* [Exercise data]

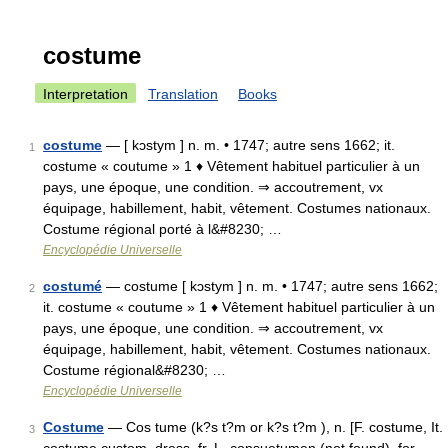
costume
Interpretation
Translation
Books
costume
— [ kɔstym ] n. m. • 1747; autre sens 1662; it.
1
costume « coutume » 1 ♦ Vêtement habituel particulier à un
pays, une époque, une condition. ⇒ accoutrement, vx
équipage, habillement, habit, vêtement. Costumes nationaux.
Costume régional porté à l&#8230; …
Encyclopédie Universelle
costumé
— costume [ kɔstym ] n. m. • 1747; autre sens 1662;
2
it. costume « coutume » 1 ♦ Vêtement habituel particulier à un
pays, une époque, une condition. ⇒ accoutrement, vx
équipage, habillement, habit, vêtement. Costumes nationaux.
Costume régional&#8230; …
Encyclopédie Universelle
Costume
— Cos tume (k?s t?m or k?s t?m ), n. [F. costume, It.
3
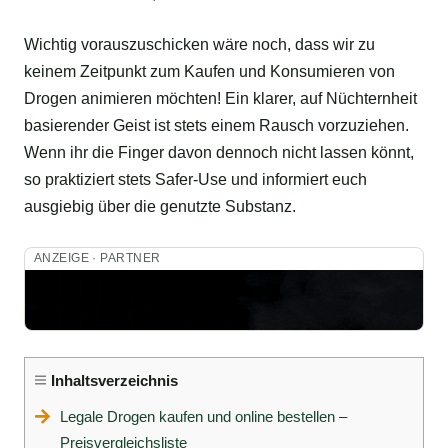
Wichtig vorauszuschicken wäre noch, dass wir zu
keinem Zeitpunkt zum Kaufen und Konsumieren von
Drogen animieren möchten! Ein klarer, auf Nüchternheit
basierender Geist ist stets einem Rausch vorzuziehen.
Wenn ihr die Finger davon dennoch nicht lassen könnt,
so praktiziert stets Safer-Use und informiert euch
ausgiebig über die genutzte Substanz.
ANZEIGE · PARTNER
Inhaltsverzeichnis
Legale Drogen kaufen und online bestellen –
Preisvergleichsliste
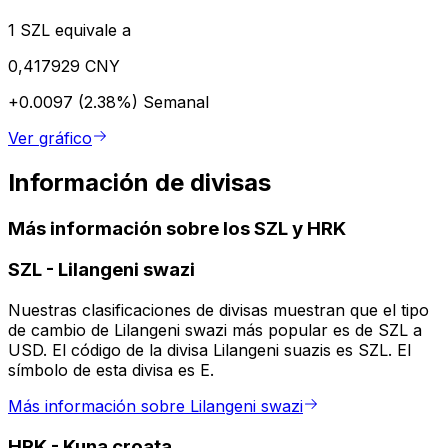
1 SZL equivale a
0,417929 CNY
+0.0097 (2.38%)
Semanal
Ver gráfico
Información de divisas
Más información sobre los SZL y HRK
SZL
-
Lilangeni swazi
Nuestras clasificaciones de divisas muestran que el tipo
de cambio de Lilangeni swazi más popular es de SZL a
USD. El código de la divisa Lilangeni suazis es SZL. El
símbolo de esta divisa es E.
Más información sobre Lilangeni swazi
HRK
-
Kuna croata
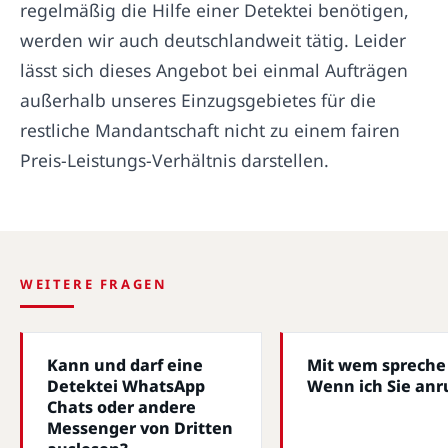
regelmäßig die Hilfe einer Detektei benötigen,
werden wir auch deutschlandweit tätig. Leider
lässt sich dieses Angebot bei einmal Aufträgen
außerhalb unseres Einzugsgebietes für die
restliche Mandantschaft nicht zu einem fairen
Preis-Leistungs-Verhältnis darstellen.
WEITERE FRAGEN
Kann und darf eine
Mit wem spreche 
Detektei WhatsApp
Wenn ich Sie anr
Chats oder andere
Messenger von Dritten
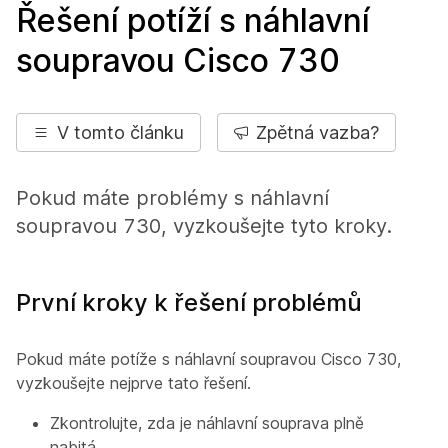
Řešení potíží s náhlavní
soupravou Cisco 730
V tomto článku
Zpětná vazba?
Pokud máte problémy s náhlavní
soupravou 730, vyzkoušejte tyto kroky.
První kroky k řešení problémů
Pokud máte potíže s náhlavní soupravou Cisco 730,
vyzkoušejte nejprve tato řešení.
Zkontrolujte, zda je náhlavní souprava plně
nabitá.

* [What you are asked to do]
Rewrite all of the lines above, replacing "Encyclopédie Universelle" with "Dictionnaire Universel" wherever it appears and leaving everything else unchanged. Omit the pictures from your answer.

* [Output of the exercise]
costume
Interpretation
Translation
Books
costume
— [ kɔstym ] n. m. • 1747; autre sens 1662; it.
1
costume « coutume » 1 ♦ Vêtement habituel particulier à un
pays, une époque, une condition. ⇒ accoutrement, vx
équipage, habillement, habit, vêtement. Costumes nationaux.
Costume régional porté à l&#8230; …
Dictionnaire Universel
costumé
— costume [ kɔstym ] n. m. • 1747; autre sens 1662;
2
it. costume « coutume » 1 ♦ Vêtement habituel particulier à un
pays, une époque, une condition. ⇒ accoutrement, vx
équipage, habillement, habit, vêtement. Costumes nationaux.
Costume régional&#8230; …
Dictionnaire Universel
Costume
— Cos tume (k?s t?m or k?s t?m ), n. [F. costume, It.
3
Wichtig vorauszuschicken wäre noch, dass wir zu
keinem Zeitpunkt zum Kaufen und Konsumieren von
Drogen animieren möchten! Ein klarer, auf Nüchternheit
basierender Geist ist stets einem Rausch vorzuziehen.
Wenn ihr die Finger davon dennoch nicht lassen könnt,
so praktiziert stets Safer-Use und informiert euch
ausgiebig über die genutzte Substanz.
ANZEIGE · PARTNER
Inhaltsverzeichnis
Legale Drogen kaufen und online bestellen –
Preisvergleichsliste
1 SZL equivale a
0,417929 CNY
+0.0097 (2.38%)
Semanal
Ver gráfico
Información de divisas
Más información sobre los SZL y HRK
SZL
-
Lilangeni swazi
Nuestras clasificaciones de divisas muestran que el tipo
de cambio de Lilangeni swazi más popular es de SZL a
USD. El código de la divisa Lilangeni suazis es SZL. El
símbolo de esta divisa es E.
Más información sobre Lilangeni swazi
HRK
-
Kuna croata
regelmäßig die Hilfe einer Detektei benötigen,
werden wir auch deutschlandweit tätig. Leider
lässt sich dieses Angebot bei einmal Aufträgen
außerhalb unseres Einzugsgebietes für die
restliche Mandantschaft nicht zu einem fairen
Preis-Leistungs-Verhältnis darstellen.
WEITERE FRAGEN
Kann und darf eine
Mit wem spreche 
Detektei WhatsApp
Wenn ich Sie anr
Chats oder andere
Messenger von Dritten
Řešení potíží s náhlavní
soupravou Cisco 730
V tomto článku
Zpětná vazba?
Pokud máte problémy s náhlavní
soupravou 730, vyzkoušejte tyto kroky.
První kroky k řešení problémů
Pokud máte potíže s náhlavní soupravou Cisco 730,
vyzkoušejte nejprve tato řešení.
Zkontrolujte, zda je náhlavní souprava plně
nabitá.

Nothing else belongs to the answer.